● Job:
Reproduce every line of the records below without any change, keeping each line break where it falls.

● Information shown:
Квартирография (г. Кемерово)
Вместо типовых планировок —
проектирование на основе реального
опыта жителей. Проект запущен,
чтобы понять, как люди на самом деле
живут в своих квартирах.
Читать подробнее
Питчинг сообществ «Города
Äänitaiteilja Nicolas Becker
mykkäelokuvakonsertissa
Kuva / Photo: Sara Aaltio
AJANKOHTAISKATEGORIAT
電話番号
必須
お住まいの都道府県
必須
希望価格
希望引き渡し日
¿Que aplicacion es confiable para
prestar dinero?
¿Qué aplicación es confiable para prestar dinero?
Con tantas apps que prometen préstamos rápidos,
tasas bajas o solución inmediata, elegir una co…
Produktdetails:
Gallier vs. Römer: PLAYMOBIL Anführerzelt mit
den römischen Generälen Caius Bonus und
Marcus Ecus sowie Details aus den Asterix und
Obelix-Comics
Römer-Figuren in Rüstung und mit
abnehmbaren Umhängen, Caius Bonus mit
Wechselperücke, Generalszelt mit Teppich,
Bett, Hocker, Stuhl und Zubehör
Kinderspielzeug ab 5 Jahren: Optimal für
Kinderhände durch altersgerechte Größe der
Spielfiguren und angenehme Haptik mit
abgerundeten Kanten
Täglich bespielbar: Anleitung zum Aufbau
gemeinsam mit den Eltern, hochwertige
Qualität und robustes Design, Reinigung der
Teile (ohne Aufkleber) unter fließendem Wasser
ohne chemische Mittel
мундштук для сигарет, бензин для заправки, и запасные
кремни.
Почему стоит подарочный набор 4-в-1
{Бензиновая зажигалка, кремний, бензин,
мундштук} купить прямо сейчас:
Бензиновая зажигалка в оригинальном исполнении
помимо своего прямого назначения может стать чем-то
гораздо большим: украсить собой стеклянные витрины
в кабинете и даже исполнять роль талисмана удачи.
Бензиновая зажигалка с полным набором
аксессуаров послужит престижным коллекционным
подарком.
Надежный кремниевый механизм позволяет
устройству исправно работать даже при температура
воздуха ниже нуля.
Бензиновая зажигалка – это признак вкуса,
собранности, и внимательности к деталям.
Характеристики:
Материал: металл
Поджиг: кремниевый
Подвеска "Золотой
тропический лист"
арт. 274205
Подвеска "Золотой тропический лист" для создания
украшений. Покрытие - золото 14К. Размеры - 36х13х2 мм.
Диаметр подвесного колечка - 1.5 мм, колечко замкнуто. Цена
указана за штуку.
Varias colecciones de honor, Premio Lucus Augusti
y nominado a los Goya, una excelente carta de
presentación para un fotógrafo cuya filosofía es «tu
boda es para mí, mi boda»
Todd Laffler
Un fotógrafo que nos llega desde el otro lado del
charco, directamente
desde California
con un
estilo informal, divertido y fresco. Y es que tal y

● Response to the task:
Квартирография (г. Кемерово)
Вместо типовых планировок —
проектирование на основе реального
опыта жителей. Проект запущен,
чтобы понять, как люди на самом деле
живут в своих квартирах.
Читать подробнее
Питчинг сообществ «Города
Äänitaiteilja Nicolas Becker
mykkäelokuvakonsertissa
Kuva / Photo: Sara Aaltio
AJANKOHTAISKATEGORIAT
電話番号
必須
お住まいの都道府県
必須
希望価格
希望引き渡し日
¿Que aplicacion es confiable para
prestar dinero?
¿Qué aplicación es confiable para prestar dinero?
Con tantas apps que prometen préstamos rápidos,
tasas bajas o solución inmediata, elegir una co…
Produktdetails:
Gallier vs. Römer: PLAYMOBIL Anführerzelt mit
den römischen Generälen Caius Bonus und
Marcus Ecus sowie Details aus den Asterix und
Obelix-Comics
Römer-Figuren in Rüstung und mit
abnehmbaren Umhängen, Caius Bonus mit
Wechselperücke, Generalszelt mit Teppich,
Bett, Hocker, Stuhl und Zubehör
Kinderspielzeug ab 5 Jahren: Optimal für
Kinderhände durch altersgerechte Größe der
Spielfiguren und angenehme Haptik mit
abgerundeten Kanten
Täglich bespielbar: Anleitung zum Aufbau
gemeinsam mit den Eltern, hochwertige
Qualität und robustes Design, Reinigung der
Teile (ohne Aufkleber) unter fließendem Wasser
ohne chemische Mittel
мундштук для сигарет, бензин для заправки, и запасные
кремни.
Почему стоит подарочный набор 4-в-1
{Бензиновая зажигалка, кремний, бензин,
мундштук} купить прямо сейчас:
Бензиновая зажигалка в оригинальном исполнении
помимо своего прямого назначения может стать чем-то
гораздо большим: украсить собой стеклянные витрины
в кабинете и даже исполнять роль талисмана удачи.
Бензиновая зажигалка с полным набором
аксессуаров послужит престижным коллекционным
подарком.
Надежный кремниевый механизм позволяет
устройству исправно работать даже при температура
воздуха ниже нуля.
Бензиновая зажигалка – это признак вкуса,
собранности, и внимательности к деталям.
Характеристики:
Материал: металл
Поджиг: кремниевый
Подвеска "Золотой
тропический лист"
арт. 274205
Подвеска "Золотой тропический лист" для создания
украшений. Покрытие - золото 14К. Размеры - 36х13х2 мм.
Диаметр подвесного колечка - 1.5 мм, колечко замкнуто. Цена
указана за штуку.
Varias colecciones de honor, Premio Lucus Augusti
y nominado a los Goya, una excelente carta de
presentación para un fotógrafo cuya filosofía es «tu
boda es para mí, mi boda»
Todd Laffler
Un fotógrafo que nos llega desde el otro lado del
charco, directamente
desde California
con un
estilo informal, divertido y fresco. Y es que tal y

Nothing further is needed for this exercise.